The conflict came to a head earlier this month when police accused Netanyahu of undermining the rule of law by “baselessly” alleging that it’s responsible for what he deemed “a tsunami of leaks” to the press about ongoing investigations against him.
The prime minister specifically took to task Police Commissioner Roni Alsheich for allegedly failing to follow through on his pledge to prevent leaks stemming from the internal probes.

Netanyahu also blamed Lior Horev, whom he said was unfairly appointed as an external adviser for the police, for the alleged leaks.

The following day, the police issued a statement denying all allegations of interference.

“The Israel Police is doing its work in accordance with the law and the State, and we will not be dragged into baseless attacks designed to disrupt the work of the police and undermine the legitimacy of the rule of law,” it said.

On Wednesday, Police spokeswoman Merav Lapidot made it clear that the Prime Minister’s Office is cooperating in full with the investigation, despite the public feud.

“We have no difficulty in coordinating a date with the prime minister for questioning,” Lapidot told Ynet.

“We need to remember that the prime minister is a busy man with a country to run, and we’re aware of this.
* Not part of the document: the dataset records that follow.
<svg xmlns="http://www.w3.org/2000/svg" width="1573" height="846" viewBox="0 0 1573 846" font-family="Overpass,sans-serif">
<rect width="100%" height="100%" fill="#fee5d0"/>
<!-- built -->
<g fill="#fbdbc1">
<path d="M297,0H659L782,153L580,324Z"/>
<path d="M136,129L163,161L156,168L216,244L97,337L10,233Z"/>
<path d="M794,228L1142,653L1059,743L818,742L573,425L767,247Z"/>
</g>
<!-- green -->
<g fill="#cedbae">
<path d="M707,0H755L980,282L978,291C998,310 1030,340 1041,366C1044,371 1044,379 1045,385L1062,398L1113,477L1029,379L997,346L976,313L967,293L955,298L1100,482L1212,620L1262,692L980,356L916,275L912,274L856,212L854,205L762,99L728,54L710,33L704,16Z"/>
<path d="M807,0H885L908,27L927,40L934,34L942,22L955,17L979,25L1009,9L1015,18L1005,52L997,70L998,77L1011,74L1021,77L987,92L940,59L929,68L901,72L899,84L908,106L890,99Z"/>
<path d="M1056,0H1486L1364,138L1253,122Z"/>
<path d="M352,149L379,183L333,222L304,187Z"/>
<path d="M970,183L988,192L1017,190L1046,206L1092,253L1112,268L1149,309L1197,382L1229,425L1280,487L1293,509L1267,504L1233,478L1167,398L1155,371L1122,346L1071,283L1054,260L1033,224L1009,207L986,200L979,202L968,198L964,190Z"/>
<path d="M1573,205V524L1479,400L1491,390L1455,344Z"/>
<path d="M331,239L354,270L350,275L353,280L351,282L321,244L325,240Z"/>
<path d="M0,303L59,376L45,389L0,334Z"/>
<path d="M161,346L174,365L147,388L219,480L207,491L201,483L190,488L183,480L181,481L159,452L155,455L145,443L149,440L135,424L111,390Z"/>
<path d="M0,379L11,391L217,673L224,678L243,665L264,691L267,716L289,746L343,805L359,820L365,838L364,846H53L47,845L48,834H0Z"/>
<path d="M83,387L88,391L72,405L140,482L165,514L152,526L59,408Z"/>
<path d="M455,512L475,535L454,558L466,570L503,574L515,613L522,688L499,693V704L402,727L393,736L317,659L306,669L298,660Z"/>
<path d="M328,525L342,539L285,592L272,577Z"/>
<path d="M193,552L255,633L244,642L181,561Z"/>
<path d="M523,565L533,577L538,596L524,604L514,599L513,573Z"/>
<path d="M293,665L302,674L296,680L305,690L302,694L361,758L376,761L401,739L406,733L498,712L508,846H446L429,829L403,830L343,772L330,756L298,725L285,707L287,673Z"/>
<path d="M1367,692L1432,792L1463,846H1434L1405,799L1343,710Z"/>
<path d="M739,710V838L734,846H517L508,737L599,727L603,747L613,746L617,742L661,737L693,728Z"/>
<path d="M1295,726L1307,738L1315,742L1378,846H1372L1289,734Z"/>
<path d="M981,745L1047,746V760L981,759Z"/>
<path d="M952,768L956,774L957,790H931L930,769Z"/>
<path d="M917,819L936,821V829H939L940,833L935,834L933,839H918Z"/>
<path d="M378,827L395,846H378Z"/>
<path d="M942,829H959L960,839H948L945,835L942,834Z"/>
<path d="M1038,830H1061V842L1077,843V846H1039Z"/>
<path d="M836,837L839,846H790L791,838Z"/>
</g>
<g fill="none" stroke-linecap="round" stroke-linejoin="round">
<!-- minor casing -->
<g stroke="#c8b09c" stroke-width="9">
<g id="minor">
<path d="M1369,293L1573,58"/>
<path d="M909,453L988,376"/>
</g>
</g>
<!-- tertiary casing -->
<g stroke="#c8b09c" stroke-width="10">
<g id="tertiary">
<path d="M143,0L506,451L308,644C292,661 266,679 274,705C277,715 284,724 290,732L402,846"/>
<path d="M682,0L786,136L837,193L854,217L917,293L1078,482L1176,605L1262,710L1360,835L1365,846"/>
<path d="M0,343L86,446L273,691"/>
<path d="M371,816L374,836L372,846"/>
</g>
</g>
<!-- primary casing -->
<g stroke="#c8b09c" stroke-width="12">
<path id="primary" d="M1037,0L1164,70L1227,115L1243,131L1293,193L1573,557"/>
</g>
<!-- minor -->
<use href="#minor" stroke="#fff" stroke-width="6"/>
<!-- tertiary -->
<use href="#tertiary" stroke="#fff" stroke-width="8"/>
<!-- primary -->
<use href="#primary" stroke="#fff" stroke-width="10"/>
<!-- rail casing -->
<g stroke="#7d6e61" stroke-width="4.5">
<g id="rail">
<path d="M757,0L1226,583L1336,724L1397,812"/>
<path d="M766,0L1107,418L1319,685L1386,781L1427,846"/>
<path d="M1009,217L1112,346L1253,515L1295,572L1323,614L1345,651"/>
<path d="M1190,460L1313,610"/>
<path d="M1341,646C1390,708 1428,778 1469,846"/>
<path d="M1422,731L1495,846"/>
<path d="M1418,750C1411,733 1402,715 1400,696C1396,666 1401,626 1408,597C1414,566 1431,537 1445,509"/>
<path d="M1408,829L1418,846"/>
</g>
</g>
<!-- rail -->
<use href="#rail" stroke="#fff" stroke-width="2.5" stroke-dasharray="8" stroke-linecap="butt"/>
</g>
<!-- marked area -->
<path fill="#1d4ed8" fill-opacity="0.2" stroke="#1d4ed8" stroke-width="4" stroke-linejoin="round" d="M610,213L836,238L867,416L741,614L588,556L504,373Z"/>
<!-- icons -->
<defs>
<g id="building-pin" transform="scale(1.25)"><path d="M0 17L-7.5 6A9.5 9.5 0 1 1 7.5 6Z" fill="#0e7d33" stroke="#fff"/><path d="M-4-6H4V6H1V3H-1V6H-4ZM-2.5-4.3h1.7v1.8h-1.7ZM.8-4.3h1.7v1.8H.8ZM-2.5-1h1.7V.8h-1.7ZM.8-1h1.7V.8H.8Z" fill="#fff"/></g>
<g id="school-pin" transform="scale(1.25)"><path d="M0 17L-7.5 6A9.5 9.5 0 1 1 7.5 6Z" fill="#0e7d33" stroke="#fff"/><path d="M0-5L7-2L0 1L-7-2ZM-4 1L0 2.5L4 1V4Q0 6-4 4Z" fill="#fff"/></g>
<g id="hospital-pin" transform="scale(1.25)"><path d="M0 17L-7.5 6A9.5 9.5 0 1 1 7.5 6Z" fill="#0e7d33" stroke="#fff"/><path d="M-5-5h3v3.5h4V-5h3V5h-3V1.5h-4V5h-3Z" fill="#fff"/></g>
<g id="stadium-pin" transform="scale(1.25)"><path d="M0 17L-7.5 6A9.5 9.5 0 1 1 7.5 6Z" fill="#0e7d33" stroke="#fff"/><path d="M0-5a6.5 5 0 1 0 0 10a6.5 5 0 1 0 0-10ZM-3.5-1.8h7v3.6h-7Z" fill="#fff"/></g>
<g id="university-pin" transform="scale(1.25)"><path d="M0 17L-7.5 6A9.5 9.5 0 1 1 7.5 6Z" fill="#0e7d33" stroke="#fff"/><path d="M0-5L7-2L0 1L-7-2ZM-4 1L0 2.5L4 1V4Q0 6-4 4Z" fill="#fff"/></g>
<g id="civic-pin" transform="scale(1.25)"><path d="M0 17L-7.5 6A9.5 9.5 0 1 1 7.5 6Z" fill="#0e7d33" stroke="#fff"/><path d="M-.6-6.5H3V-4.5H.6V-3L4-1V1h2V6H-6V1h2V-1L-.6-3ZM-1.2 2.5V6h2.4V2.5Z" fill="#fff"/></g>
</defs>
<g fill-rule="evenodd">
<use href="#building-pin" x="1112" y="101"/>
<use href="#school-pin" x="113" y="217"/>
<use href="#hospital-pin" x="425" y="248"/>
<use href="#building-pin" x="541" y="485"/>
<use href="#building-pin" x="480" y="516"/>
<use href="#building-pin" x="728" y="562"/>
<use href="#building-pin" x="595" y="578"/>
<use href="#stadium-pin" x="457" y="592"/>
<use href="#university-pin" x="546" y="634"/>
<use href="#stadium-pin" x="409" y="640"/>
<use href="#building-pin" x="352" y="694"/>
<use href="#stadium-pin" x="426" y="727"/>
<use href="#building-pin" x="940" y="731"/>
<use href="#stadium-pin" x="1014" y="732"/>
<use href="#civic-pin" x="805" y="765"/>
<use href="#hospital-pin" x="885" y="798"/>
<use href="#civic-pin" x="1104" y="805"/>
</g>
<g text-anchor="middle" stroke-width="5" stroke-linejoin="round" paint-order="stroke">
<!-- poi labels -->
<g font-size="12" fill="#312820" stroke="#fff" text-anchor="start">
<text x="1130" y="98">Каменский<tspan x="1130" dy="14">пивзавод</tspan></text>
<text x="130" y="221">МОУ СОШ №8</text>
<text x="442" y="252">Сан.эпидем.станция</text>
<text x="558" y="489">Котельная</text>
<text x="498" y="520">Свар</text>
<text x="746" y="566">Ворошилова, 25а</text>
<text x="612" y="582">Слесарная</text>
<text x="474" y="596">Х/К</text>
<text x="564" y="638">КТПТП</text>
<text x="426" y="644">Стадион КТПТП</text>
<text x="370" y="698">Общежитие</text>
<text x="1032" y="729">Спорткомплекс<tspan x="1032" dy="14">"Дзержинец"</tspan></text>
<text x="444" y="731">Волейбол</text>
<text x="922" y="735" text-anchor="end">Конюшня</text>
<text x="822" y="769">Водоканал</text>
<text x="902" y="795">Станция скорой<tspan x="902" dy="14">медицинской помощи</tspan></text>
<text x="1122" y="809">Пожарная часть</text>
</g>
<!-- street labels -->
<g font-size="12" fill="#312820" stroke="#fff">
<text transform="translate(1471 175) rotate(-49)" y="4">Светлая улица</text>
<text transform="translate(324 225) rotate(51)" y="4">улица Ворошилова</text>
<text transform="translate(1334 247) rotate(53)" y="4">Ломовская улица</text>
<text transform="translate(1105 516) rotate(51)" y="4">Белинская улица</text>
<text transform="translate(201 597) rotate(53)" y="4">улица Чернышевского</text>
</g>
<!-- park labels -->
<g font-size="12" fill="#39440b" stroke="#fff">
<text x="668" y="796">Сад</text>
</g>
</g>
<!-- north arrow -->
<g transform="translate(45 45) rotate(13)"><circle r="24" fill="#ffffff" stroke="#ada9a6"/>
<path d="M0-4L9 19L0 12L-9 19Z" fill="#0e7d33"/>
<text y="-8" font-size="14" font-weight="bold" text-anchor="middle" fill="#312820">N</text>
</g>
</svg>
The investigators will arrive at the prime minister’s residence at a time coordinated with him.”

Lapidot also denied the purported police leaks.
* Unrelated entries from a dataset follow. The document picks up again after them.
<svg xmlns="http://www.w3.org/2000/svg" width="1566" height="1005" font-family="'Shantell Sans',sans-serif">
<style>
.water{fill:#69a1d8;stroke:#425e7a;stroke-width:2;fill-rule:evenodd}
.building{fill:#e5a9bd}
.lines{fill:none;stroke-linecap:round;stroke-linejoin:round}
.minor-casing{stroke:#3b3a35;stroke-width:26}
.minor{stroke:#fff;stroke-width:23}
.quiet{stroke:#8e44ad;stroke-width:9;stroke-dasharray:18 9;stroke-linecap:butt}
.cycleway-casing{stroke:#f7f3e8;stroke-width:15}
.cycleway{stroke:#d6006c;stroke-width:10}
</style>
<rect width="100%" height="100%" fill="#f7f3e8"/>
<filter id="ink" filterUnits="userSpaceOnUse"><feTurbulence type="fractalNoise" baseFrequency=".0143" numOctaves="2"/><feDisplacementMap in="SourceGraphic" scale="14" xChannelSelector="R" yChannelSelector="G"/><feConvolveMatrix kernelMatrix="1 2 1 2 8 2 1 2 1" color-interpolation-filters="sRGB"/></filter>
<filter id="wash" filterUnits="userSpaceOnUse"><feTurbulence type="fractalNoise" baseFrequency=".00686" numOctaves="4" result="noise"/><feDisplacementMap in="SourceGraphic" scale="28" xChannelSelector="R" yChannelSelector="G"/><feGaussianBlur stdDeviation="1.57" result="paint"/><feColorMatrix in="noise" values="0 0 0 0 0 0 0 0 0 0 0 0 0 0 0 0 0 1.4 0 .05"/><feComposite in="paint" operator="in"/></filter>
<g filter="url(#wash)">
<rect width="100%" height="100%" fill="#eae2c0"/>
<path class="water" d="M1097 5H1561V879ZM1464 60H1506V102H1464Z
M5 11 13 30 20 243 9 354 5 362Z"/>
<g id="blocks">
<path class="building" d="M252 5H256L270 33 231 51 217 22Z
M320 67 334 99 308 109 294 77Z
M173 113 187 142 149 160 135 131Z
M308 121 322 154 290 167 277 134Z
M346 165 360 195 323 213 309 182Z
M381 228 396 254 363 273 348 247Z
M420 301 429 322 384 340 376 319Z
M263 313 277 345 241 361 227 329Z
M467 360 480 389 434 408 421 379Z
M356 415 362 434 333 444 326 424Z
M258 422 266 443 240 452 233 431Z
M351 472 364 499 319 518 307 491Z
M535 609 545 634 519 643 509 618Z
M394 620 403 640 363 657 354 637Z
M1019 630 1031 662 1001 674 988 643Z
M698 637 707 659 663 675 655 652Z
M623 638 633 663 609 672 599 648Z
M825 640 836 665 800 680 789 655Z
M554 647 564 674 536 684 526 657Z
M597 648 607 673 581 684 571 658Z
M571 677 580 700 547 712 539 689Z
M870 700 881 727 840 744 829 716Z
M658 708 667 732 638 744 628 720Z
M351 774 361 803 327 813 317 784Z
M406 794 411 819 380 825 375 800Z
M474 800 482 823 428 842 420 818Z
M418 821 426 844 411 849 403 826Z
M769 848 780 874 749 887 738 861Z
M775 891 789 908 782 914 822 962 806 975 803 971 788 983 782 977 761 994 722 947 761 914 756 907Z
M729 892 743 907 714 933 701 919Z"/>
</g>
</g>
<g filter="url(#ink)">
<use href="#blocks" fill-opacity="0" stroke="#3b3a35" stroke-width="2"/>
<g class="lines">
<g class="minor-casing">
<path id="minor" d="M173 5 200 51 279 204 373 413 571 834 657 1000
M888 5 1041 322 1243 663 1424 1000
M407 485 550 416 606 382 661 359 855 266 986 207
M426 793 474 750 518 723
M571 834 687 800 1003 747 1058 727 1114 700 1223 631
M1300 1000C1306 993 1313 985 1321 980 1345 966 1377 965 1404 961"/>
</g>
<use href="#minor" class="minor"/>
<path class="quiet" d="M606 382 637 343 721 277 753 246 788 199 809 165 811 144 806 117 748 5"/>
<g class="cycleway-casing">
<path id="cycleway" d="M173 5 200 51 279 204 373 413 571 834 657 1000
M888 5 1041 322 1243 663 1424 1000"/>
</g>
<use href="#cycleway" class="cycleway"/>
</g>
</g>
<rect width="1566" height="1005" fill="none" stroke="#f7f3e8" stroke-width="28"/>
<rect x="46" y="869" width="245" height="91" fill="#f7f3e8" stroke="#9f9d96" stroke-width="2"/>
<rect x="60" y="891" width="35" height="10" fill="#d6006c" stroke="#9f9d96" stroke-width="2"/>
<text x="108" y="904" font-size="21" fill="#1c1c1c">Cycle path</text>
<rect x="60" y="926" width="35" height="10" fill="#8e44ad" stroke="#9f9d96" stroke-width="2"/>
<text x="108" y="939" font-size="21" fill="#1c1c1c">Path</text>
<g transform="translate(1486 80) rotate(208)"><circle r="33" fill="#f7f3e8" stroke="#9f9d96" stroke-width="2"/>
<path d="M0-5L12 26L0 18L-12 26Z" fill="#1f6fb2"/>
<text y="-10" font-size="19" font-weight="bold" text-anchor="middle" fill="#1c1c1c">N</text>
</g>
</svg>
“We don’t talk about investigations to the media,” she said. “We see all sorts of things being reported in the media, which reportedly came out of the investigation rooms, and we know they have no shred of truth in them. They’re just media spins.”
Lapidot continued: “The Israel Police has been doing serious and substantial work over the past year and a half to prevent leaks in every way possible. We think it is improper and unethical.”

Moreover, noting that some 200 suspects are being investigated in the probes, Lapidot suggested the leaks may have been made by the attorneys representing them.

“Suspects consult with their attorneys [and] some of the lawyers could also leak some of the information,” she said.